General characteristics
- Class & type: Lighter Aboard Ship (LASH) Barge Carrier
- Displacement: 57,150 tons
- Length: 894 ft 0 in (272.49 m)
- Beam: 100 ft 0 in (30.48 m)
- Draft: 38 ft 0 in (11.58 m)
- Propulsion: steam turbine, single propeller
- Speed: 18.7 kn (21.5 mph; 34.6 km/h)
- Capacity: 89 barges
- Complement: Full Operational Status: 31 civilian mariners
- Armament: None
- Aviation facilities: None

= SS Cape Farewell =

SS Cape Farewell (AK-5073) was laid down in 1973, as SS Delta Mar, a Maritime Administration type (C9-S-81d) hull under Maritime Administration contract (MA 259) at Avondale Industries Corp., New Orleans, LA. She launched and delivered to the Maritime Administration for operation by Delta Line.
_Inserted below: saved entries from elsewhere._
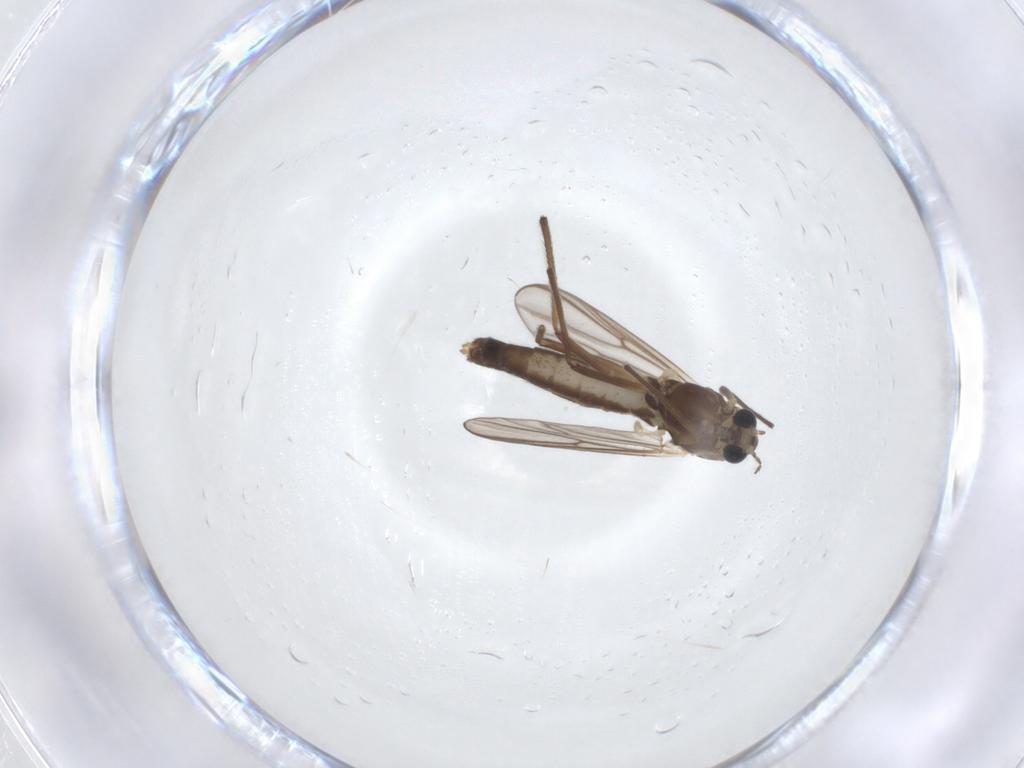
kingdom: Animalia
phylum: Arthropoda
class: Insecta
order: Diptera
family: Chironomidae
She was renamed SS American Mar and reacquired by the Maritime Administration for assignment to the Ready Reserve Fleet (RRF), 2 April 1987. She was assigned to the Beaumont Reserve Fleet as part of the Maritime Administration Ready Reserve Fleet. When activated Cape Farewell was assigned to Military Sealift Command (MSC) was one of four LASH Ready Reserve Force Ships. Cape Farewell arrived for scrapping in Brownsville on 15 June 2023.